2017 She Leads High – 5 Quick Questions with Laura Campbell

9 October 2017

Jessica Abramovic

Jessica is the Communications and Events Coordinator at YWCA Canberra.

The inaugural She Leads High Conference is a one-day leadership event for young women, including female identifying and non-binary people, in years 9 and 10. The event will take place at the University of Canberra’s Ann Harding Conference Centre on 28 November 2017.

In this interview, we talk to Laura Campbell, the MC at the upcoming Conference. Laura is a local disability activist, feminist and comedian. During her time as an ANU Psychology/Law student, Laura was involved in a range of programs and associations working to advocate for people with disabilities. During her ANU years, she had been heavily involved in leadership and advocacy work having been the ANUSA Disabilities Officer and later the Executive ANUSA Education Officer and a member of the Global Undergraduate Leadership Program. Through these roles, Laura worked toward creating a strong community focus in diversity of experience with self advocacy and love, creating such initiatives as ANU’s Spoon Week and Self Love Week.
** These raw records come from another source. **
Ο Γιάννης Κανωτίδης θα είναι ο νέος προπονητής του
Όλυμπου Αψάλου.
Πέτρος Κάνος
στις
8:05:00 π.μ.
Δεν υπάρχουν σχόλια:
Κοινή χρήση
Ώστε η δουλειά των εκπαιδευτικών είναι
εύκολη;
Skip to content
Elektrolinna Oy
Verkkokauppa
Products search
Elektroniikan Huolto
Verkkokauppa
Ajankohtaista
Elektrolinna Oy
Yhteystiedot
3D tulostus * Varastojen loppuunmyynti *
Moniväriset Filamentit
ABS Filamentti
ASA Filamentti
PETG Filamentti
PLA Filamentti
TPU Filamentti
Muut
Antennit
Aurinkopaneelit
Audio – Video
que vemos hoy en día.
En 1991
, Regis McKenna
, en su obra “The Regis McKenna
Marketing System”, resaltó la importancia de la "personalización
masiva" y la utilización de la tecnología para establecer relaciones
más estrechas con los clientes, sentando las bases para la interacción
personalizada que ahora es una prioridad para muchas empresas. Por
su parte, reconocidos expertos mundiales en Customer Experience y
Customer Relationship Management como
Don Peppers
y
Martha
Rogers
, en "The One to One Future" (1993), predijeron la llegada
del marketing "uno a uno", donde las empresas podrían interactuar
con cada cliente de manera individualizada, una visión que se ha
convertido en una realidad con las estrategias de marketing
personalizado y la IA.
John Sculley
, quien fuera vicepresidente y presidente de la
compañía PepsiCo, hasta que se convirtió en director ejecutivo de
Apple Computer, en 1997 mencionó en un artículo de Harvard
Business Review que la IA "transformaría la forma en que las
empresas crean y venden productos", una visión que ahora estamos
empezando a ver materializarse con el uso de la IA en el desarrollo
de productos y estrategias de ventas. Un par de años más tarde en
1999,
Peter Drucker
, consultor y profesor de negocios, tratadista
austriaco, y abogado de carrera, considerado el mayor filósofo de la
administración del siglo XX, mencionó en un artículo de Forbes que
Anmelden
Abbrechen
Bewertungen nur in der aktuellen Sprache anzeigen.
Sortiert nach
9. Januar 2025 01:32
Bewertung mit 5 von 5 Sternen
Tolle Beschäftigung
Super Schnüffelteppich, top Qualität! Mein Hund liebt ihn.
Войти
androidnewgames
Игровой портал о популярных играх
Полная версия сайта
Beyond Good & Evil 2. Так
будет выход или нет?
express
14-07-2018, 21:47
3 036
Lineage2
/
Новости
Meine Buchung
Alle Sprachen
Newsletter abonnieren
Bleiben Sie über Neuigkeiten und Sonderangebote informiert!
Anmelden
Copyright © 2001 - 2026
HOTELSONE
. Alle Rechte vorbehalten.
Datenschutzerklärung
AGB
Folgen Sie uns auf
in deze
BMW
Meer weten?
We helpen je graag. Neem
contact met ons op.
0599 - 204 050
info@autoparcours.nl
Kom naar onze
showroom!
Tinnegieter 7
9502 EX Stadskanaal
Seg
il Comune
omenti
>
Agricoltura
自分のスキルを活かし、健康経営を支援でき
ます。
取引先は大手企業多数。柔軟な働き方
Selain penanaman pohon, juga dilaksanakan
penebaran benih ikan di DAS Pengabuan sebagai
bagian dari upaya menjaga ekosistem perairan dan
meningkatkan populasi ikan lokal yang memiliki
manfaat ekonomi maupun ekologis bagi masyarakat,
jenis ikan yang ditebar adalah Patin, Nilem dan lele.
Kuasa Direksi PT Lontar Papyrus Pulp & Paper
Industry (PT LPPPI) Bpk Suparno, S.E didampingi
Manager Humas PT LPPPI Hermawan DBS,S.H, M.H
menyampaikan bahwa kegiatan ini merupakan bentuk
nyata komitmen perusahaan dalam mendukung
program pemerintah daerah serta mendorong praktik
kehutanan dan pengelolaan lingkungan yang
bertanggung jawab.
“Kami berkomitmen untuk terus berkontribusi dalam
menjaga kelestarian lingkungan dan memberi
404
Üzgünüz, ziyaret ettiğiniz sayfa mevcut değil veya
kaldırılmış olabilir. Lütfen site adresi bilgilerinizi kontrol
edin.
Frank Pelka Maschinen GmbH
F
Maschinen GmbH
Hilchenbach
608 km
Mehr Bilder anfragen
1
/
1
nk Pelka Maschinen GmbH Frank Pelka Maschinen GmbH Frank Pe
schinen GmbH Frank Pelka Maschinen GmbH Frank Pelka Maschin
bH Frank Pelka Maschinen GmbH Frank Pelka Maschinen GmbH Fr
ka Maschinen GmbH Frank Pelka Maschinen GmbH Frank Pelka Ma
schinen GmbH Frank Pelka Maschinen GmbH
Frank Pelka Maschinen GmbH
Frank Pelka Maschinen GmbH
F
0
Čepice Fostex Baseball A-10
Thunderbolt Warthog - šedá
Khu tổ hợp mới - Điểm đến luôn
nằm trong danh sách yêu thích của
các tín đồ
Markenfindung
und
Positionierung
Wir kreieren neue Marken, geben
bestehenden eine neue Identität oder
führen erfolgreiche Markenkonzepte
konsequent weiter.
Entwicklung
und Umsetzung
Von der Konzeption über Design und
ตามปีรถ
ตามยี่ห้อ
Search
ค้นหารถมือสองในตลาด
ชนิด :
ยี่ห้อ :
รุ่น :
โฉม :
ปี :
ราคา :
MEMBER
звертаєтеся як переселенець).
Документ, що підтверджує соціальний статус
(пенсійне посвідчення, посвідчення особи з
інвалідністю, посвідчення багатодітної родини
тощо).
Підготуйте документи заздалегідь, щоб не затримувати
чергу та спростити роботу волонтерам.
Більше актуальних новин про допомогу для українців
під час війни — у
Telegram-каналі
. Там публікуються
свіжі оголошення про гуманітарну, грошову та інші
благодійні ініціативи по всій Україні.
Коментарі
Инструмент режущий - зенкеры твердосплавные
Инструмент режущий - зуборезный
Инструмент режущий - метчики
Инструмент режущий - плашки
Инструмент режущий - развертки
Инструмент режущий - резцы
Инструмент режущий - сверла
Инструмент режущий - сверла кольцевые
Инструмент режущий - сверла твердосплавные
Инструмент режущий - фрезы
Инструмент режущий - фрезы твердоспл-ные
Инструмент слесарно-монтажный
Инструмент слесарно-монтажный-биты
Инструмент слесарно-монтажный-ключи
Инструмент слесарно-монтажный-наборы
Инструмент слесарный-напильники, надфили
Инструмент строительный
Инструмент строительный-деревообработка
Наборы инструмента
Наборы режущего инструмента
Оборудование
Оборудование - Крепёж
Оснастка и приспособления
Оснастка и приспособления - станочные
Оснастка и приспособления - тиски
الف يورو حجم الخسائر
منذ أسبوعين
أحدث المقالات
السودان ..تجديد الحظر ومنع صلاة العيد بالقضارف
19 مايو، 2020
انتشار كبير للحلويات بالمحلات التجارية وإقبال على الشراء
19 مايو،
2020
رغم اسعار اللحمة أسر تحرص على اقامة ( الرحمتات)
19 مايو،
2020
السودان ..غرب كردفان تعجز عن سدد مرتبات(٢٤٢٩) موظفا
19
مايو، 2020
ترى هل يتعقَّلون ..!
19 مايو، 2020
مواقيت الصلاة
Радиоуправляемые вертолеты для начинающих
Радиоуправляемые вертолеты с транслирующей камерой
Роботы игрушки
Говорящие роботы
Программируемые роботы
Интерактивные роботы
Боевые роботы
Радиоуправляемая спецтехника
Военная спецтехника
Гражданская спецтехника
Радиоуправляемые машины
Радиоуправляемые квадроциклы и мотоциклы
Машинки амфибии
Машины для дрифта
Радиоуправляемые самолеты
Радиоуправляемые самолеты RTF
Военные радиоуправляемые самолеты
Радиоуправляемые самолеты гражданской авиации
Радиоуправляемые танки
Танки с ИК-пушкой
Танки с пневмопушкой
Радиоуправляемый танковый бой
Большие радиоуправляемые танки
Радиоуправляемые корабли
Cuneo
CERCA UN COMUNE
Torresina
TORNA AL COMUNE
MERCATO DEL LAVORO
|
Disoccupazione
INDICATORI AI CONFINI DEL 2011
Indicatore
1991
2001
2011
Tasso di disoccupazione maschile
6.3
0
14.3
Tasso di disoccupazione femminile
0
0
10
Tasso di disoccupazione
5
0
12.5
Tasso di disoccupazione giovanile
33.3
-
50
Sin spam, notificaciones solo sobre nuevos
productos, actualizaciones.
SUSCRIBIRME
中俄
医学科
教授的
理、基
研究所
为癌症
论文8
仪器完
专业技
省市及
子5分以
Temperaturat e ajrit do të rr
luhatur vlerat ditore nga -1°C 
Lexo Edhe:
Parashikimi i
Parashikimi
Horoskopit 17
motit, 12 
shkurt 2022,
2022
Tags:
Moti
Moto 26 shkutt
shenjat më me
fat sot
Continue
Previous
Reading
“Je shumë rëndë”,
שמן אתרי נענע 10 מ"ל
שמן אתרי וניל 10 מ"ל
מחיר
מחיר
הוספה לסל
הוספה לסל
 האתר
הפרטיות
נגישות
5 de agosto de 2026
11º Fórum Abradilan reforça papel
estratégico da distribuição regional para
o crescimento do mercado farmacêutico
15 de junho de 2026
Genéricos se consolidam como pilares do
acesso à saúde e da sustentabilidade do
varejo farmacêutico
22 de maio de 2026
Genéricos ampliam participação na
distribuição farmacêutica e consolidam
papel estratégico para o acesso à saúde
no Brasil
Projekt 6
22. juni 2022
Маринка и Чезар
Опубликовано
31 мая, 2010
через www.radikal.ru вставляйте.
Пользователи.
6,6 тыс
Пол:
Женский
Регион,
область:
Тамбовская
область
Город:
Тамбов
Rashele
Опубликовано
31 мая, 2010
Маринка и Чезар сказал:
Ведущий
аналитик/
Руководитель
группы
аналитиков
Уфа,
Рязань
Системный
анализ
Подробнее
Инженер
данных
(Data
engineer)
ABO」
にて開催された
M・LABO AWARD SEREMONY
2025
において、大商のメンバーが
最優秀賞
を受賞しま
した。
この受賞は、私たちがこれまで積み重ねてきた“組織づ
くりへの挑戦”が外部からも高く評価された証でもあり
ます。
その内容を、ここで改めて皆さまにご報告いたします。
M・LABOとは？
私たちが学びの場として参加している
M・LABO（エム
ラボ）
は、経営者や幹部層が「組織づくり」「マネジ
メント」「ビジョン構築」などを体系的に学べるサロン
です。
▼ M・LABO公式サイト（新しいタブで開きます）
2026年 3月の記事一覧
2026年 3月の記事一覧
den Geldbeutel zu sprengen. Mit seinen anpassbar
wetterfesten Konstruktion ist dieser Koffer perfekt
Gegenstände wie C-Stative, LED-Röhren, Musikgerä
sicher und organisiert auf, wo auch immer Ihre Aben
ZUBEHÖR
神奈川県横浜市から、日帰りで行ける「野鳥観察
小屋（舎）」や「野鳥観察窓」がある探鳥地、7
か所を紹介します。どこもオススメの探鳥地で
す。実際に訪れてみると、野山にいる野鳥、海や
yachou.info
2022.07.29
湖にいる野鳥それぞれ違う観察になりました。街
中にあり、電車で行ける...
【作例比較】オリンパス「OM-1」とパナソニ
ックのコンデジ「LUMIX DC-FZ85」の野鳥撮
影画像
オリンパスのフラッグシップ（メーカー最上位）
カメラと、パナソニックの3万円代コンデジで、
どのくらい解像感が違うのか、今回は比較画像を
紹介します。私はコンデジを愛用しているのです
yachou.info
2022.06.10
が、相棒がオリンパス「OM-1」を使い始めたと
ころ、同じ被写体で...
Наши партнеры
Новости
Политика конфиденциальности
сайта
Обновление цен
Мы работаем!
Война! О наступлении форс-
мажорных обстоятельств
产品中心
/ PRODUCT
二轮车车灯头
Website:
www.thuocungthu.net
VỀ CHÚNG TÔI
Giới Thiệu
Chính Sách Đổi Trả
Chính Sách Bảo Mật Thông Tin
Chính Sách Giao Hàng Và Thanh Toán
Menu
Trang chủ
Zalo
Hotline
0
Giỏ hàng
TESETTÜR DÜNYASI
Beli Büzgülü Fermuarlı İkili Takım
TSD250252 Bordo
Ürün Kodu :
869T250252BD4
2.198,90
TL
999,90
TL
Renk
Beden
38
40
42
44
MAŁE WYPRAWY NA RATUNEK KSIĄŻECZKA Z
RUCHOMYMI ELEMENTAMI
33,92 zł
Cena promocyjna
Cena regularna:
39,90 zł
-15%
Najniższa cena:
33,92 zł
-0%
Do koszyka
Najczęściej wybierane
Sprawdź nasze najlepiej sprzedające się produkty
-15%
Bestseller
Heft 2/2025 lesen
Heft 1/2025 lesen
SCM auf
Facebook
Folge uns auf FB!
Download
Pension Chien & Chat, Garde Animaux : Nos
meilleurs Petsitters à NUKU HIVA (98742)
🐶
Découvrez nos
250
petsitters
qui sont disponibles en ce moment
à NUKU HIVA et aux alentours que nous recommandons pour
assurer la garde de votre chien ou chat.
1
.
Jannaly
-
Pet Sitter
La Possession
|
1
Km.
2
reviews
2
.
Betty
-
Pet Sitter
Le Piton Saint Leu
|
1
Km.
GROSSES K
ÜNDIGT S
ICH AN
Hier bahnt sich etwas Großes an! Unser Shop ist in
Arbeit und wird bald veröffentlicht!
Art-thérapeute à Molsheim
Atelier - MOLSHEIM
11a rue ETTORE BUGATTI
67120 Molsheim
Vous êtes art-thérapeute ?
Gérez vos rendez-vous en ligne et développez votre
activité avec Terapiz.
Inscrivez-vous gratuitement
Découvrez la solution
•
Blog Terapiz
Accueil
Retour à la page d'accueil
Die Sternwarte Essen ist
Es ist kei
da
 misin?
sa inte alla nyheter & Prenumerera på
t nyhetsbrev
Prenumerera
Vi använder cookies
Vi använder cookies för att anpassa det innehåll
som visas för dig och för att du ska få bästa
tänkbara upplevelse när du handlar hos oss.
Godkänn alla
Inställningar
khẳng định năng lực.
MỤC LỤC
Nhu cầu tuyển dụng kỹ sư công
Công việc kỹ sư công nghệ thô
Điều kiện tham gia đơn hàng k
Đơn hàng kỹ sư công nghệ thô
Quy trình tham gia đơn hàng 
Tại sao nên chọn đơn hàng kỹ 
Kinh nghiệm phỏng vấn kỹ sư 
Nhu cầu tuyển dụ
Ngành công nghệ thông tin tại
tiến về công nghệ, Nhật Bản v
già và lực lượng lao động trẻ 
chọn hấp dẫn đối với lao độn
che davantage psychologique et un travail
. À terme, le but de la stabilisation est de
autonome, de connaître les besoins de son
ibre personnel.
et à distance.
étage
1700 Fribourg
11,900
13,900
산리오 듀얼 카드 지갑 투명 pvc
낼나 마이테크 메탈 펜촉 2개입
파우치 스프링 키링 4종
In 2016, Laura took the large leap into the world of stand-up comedy. From coming runner-up in 2017’s Triple J’s RAW state finals to having sold out runs in the Canberra and Melbourne International Comedy Festival, Laura has been sharing her experience as a women with a disability. Performing with the like of Matt Okine, David Hughes, Josh Earl, Nazeem Hussain, Akmal and Kirsty Webeck, Laura is an arising star within the Australian comedy scene.

Describe your leadership journey in 30 words or less.

I was actually a leadership late-bloomer! I didn’t begin my leadership journey until AFTER high school (*audience gasp*). Through my disability journey, I learnt the value of having pride within myself and my community. I also learned how to ask tough questions of myself and my community in deciding where change could begin to make a more inclusive and better serving world.

What was (or is) your biggest leadership challenge?

Learning the value of quality over quantity. The world is regularly selling/telling us that we need to be constantly moving and doing things until we reach exhaustion. Learning to pace myself and to give time and genuine energy towards just one or two things has been my largest and most rewarding challenge.

Why do we need more women leaders, and what difference can women in leadership make in terms of gender equality?

I think that as a society, we have been taught there is only one type of leader/leadership style. These qualities are often associated with stereotypically masculine qualities. However, there are so many different types of leaders and ways to lead. As our world grows and creates, we need to value diversity in our leaders and explore different styles of leadership to best fit our ever expanding community. Having women in leadership helps redefine what we see as a “leader” and the qualities or stereotypes we have around “what makes a leader”. Also, representation matters! Having a diverse range of women in leadership, in all areas, not only shows current society the value of gender equality, but also reiterates to the next generation that gender equality should be an expectation that each society adheres to from the very beginning.

What book should every aspiring woman leader read?

Tina Fey – Bossypants.

This book, as well as being absolutely hilarious is an incredible insight into being a woman in a male dominated creative space. Fey explores her entire career and the inspiring female partnerships she developed with amazing comedians such as Amy Poehler. She also touches upon the struggles of being a female boss and leading a male heavy team in creating the hit TV Show 30 Rock.

Share with us the best piece of advice you’ve been given.

The best piece of advice I ever received was from my father. He once told me that intelligence would be my greatest weapon, and thus, I must nourish it. He explained that no matter how stuck or helpless I may feel in life, my intelligence could give me the ability to examine and change myself and how I interacted with the life around me. He said “your ability to look inside, to reflect and to change, this will be your greatest gift”.